We present two new single-microphone algorithms developed in the course of the SPRING project.
The first is a speaker extraction algorithm, which can be used when a reference utterance of the desired speaker is available. This may be obtained by identifying time frames in the same conversation (about 1 Sec long) in which only a single speaker is active, e.g. by utilizing the multi-channel current speakers activity detector (MCCSD). The second is a speaker separation algorithm that employs TCN module.
Both algorithms are implemented in Python. The extraction algorithm obtains excellent improvements in both SI-SDR and STOI measures for a medium-high reverberation level. The separation algorithm was tested with NVIDIA’s ASR system and provided significant improvements
in medium reverberation levels, T60 ≈ 350 ms, and low noise levels. The speaker overlap was randomly chosen between 25% and 50%, as scenarios with full overlap between speakers are not assumed realistic. We also tested the algorithm with a moving ReSpeaker sound card, which is not embedded in ARI. Again, significant ASR improvements are demonstrated in a low-noise environment.

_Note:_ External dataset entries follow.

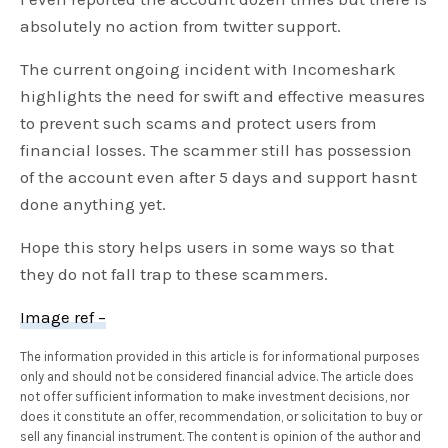
absolutely no action from twitter support.
The current ongoing incident with Incomeshark
highlights the need for swift and effective measures
to prevent such scams and protect users from
financial losses. The scammer still has possession
of the account even after 5 days and support hasnt
done anything yet.
Hope this story helps users in some ways so that
they do not fall trap to these scammers.
Image ref –
The information provided in this article is for informational purposes
only and should not be considered financial advice. The article does
not offer sufficient information to make investment decisions, nor
does it constitute an offer, recommendation, or solicitation to buy or
sell any financial instrument. The content is opinion of the author and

We note that in the current audio processing architecture, two independent audio streams are simultaneously transcribed by the ASR system and transmitted to the dialogue system. To circumvent the speaker permutation phenomenon, typical to separation algorithms, we will apply a speaker identification module on the separated outputs and preserve the time consistency of the transcribed speech signals. For the extraction algorithm, we may also use the identity determined by the reference speaker, and for the separation algorithm the VAD decisions.
The operation paradigm of the dialogue system with two concurrent transcriptions should still be determined.